News & Commentary

February 21, 2020

Mackenzie Bouverat

Mackenzie Bouverat is a student at Harvard Law School.

What’s in labor news today? A cursory Google search gives the impression that organized labor is today plagued by fractious infighting. Indeed, there is no shortage of articles highlighting the apparent ideological divisions among labor unions in the face of a Democratic primary in which health care reform has been the subject of fierce debate. Undeniably, the sectoral interests of organized labor diverge on important issues (like health care reform). But the story of labor today is really about the convergence of the labor movement’s variegated interests in the face of a common threat: the Trump administration’s ever more concerted efforts to dismantle the right of workers to organize.

An article published by The New York Times today shows starkly the growing precarity of NLRA protections under Trump’s NLRB. The article recounts the trials and tribulations of Sean Caldwell, a former McDonald’s employee, who was fired–under the pretext that he had once been late for work–after appearing on national television at a Fight for $15 protest. In collaboration with the Service Employees International Union, Caldwell and fifty-nine other McDonald’s employees brought a case against the corporation for its active role in assisting its franchisees in suppressing unionization efforts. McDonald’s proposed settlement—no admission of wrong-doing and $170,000 in back pay to be divided among the sixty employees represented in the initial trial against the corporation—was rejected by the trial court judge, Lauren Esposito, on the grounds that it was unreasonable given McDonald’s “formulat[ion] and implement[ion]” of the franchisees’ retaliatory response against the Fight for $15. But by a 2-1 vote, the NLRB ordered Esposito to approve the settlement. 

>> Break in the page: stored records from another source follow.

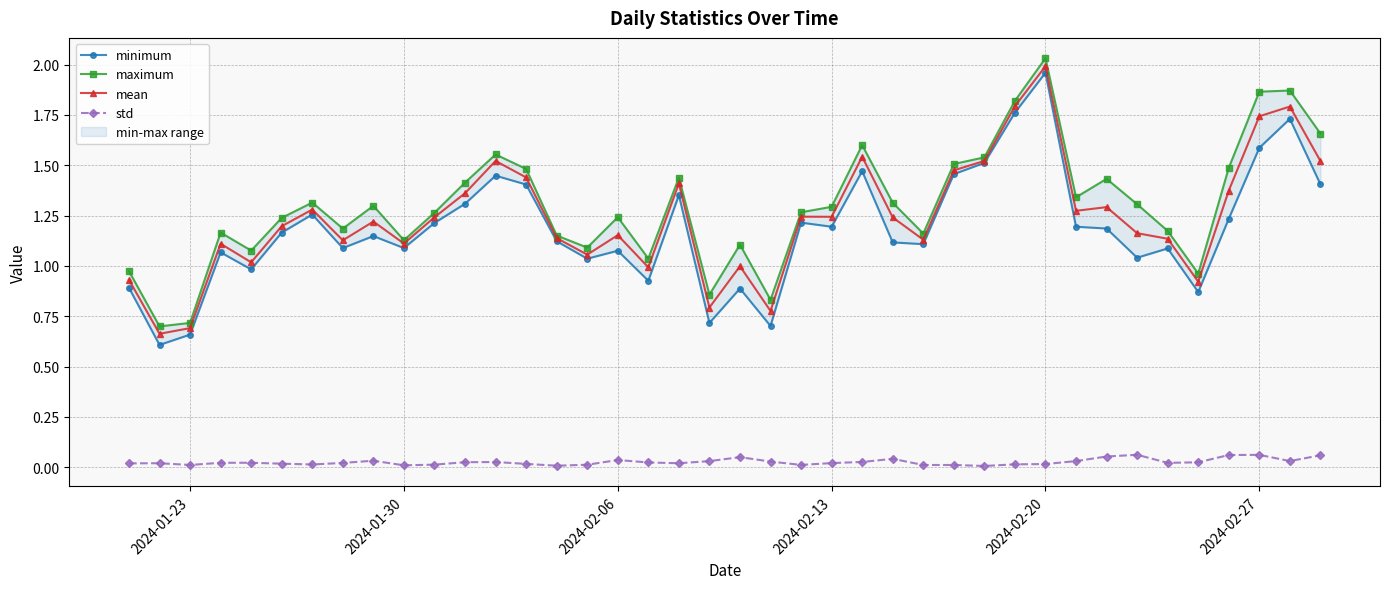

True or false: mean has more than 2 interior local peaks.

True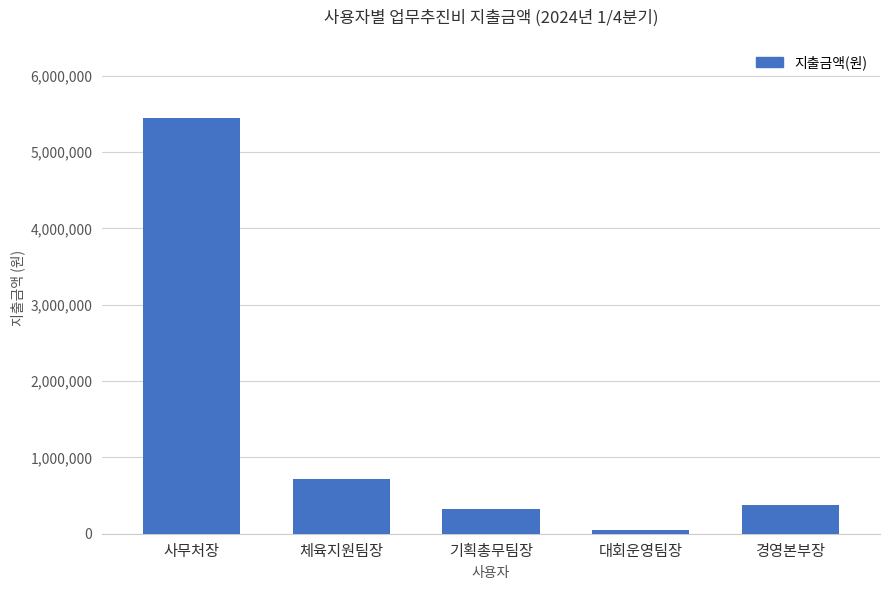

What is the label of the 4th bar from the left?

대회운영팀장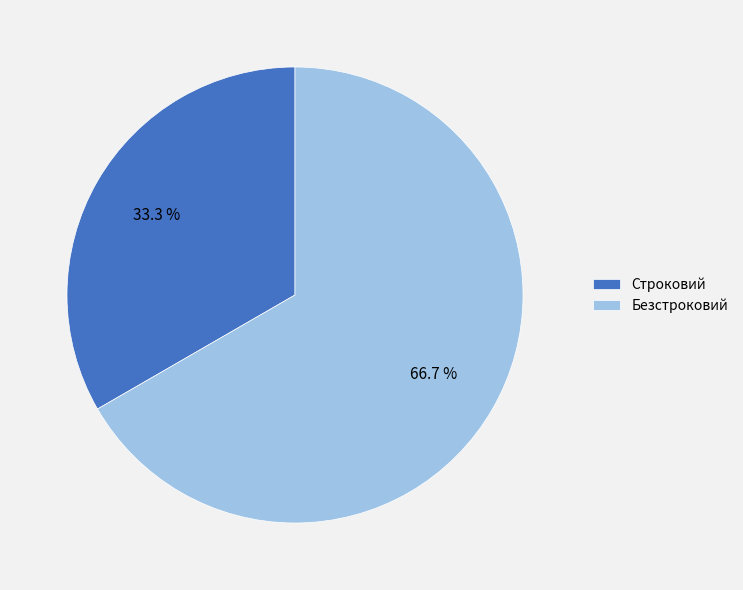

Does Строковий account for over 50% of the chart?

No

The NLRB is also poised to determine the fate of 150 Texan copper workers who, for the past four months, have been striking in protest of Asarco LLC’s plan to freeze pensions and double health insurance costs (in exchange for a small raise for a minority of “qualified” workers). The workers haven’t had a raise in over a decade. Strikers expect no progress on ongoing contract negotiations until the NLRB issues a ruling on the union’s complaints alleging unfair labor practices. If the NLRB rules that the strike is economically motivated—rather than motivated by unfair labor practices—the company may legally hire permanent replacement workers. Rick Levy, president of the Texas American Federation of Labor and Congress of Industrial Organizations (AFL-CIO), cautions the strikers about the likelihood of a disagreeable ruling.

Finally, the Federal Labor Relations Authority—which is responsible for the oversight of labor-management relations across the federal government—is proceeding with a proposal to make it easier for federal employees to opt out of union dues collection. Purportedly pursuant to Janus v. American Federation of State, which found that the collection by state and government unions of “agency fees” from non-union members violated the First Amendment, the FLRA will now allow employees to cancel their union dues at any time. As it now stands, employees may only elect to do so during a 15-day period each year.